Posted by: Editor | 12/22/2006 at 03:03 PM
I completely agree that there is better video online, but how many people actually watch it? Brian Williams has about 8-9 million people watching him every night and that's just one show. I don't have the data, but I really doubt online videos are getting that many downloads every day. I think sometimes the internet savy among us forget that there are millions of people in this country that have never heard of a blog and wouldn't know the first thing to do with youtube. When I talk with people in the three dimensional non internet world they refer to things they've seen on television, not online. Some day tv news will be obsolete, but we're not even close yet.
Yes, the visuals of the war are sanitized on television, but they're still having an effect. Plus the coverage depends on the pictures. If they don't have video, they're less likely to do a story on Iraq, and if people aren't hearing about Iraq all the time they're less likely to think about it at all. After all, this is a war that the majority of Americans have no personal connection to. I'd love to think that everyone is reading newspapers, but they're not. However, most of them are watching tv news.
Katrina did wake up the mainstream press...for the moment. The whole race and class thing has of course gone out the window, which I'm sure wasn't surprising to any of us paying attention, but the press as a whole I think has begun to question more as a result of the hurricane and other factors (Plame, Cindy Sheehan,..). The Lower Ninth Ward still looks like Ramadi because tv news has the attention span of a five year old with ADHD.
When I brought up Katrina I was talking about the week that it happened. How much longer would help have taken and how many more people would have died if there wasn't an outrage explosion across the country? We may think that the criminal incompetence we witnessed was as bad as it could get, but I'm guessing without the extreme pressure from the media and country as a whole, it would have been much worse. And we may have never even known about half of the outrages.

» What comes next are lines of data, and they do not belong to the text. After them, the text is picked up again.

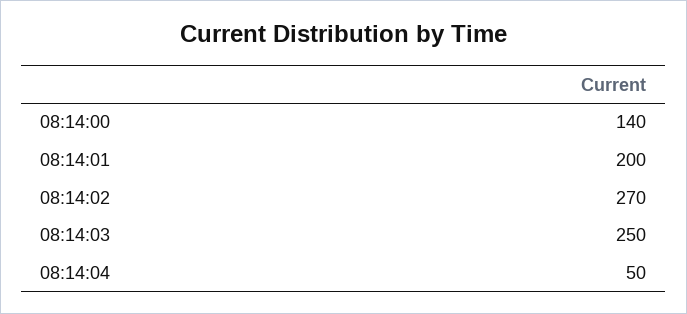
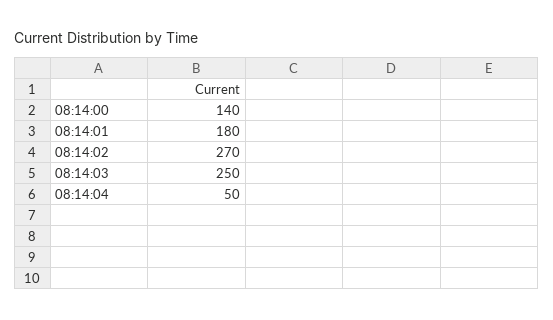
  {
    "08:14:00": 140,
-   "08:14:01": 200,
+   "08:14:01": 180,
    "08:14:02": 270,
    "08:14:03": 250,
    "08:14:04": 50
  }

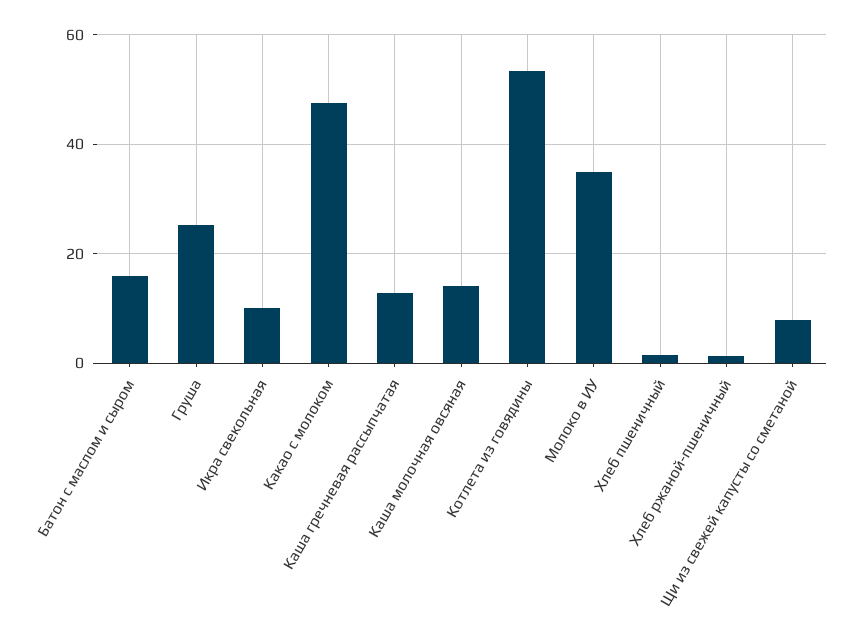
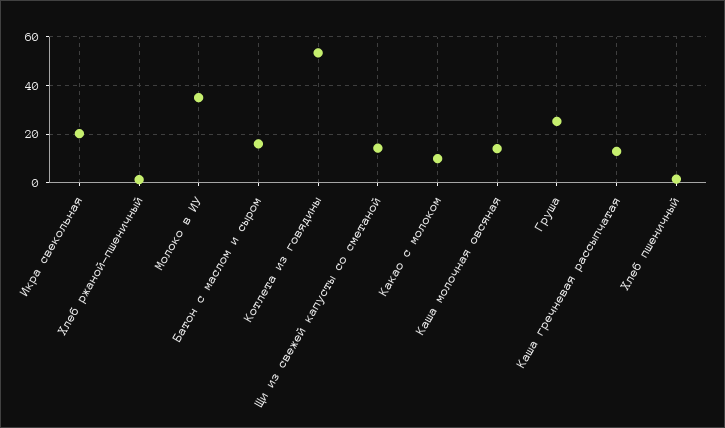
  {
    "Батон с маслом и сыром": 16,
    "Груша": 26,
-   "Икра свекольная": 10,
+   "Икра свекольная": 20,
-   "Какао с молоком": 48,
+   "Какао с молоком": 10,
    "Каша гречневая рассыпчатая": 12,
    "Каша молочная овсяная": 14,
    "Котлета из говядины": 54,
    "Молоко в ИУ": 36,
    "Хлеб пшеничный": 2,
    "Хлеб ржаной-пшеничный": 2,
-   "Щи из свежей капусты со сметаной": 8
+   "Щи из свежей капусты со сметаной": 15
  }

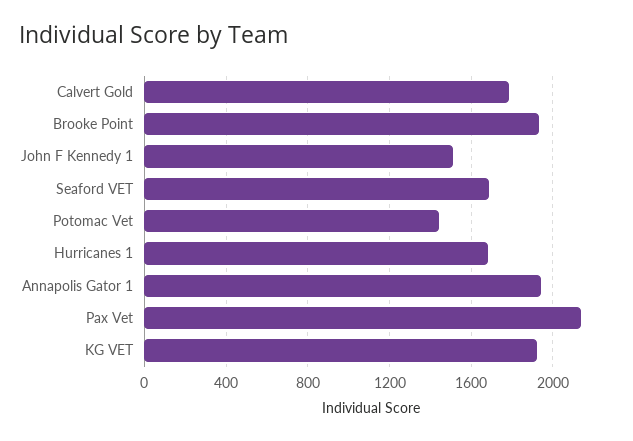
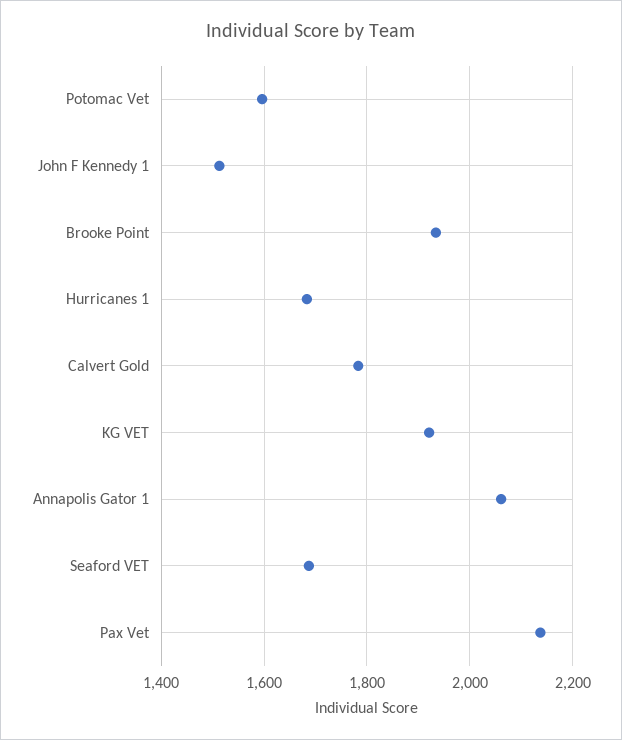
  {
    "Calvert Gold": 1780,
    "Brooke Point": 1940,
    "John F Kennedy 1": 1520,
    "Seaford VET": 1680,
-   "Potomac Vet": 1450,
+   "Potomac Vet": 1600,
    "Hurricanes 1": 1680,
-   "Annapolis Gator 1": 1950,
+   "Annapolis Gator 1": 2060,
    "Pax Vet": 2140,
    "KG VET": 1920
  }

I still don't understand your problem with how Cooper presents the news. Are you looking for more of a Brian Williams presentation because if he had a 2 hour show on cable I'm sure he'd be presenting like Cooper too. The reverse is also true of course. Cooper just started submitting stories to 60 Minutes and his presentation there is different.
Posted by: S.A., St. Louis, MO | 12/22/2006 at 05:39 PM
Great, great column. And I agree 10,000%. I actually used to like Olbermann until he got so full of himself. He now thinks he's worth $4 million a year, the same amount of money that Brian Williams pulls down a year. Oh, and those moves of his during his Special Comments? Totally cribbed from Edward R. Murrow as well. There's no attempt at being original anymore, at least not with Olbermann, they borrow from greater journalists of years gone by. And while Anderson Cooper at least leaves the studio to cover stories from hot spots all across the world (Olbermann doesn't), when he's in the studio, he stumbles all over his words to the point that I don't think he can get through a single story without making a verbal flub of some kind. This is anchor material? That's CNN's signature "personality"? And that in a nutshell is what's wrong with cable news: too many personalities, not enough good, solid journalists and anchors who are willing to focus on the NEWS and not their seeming obsessions with themselves.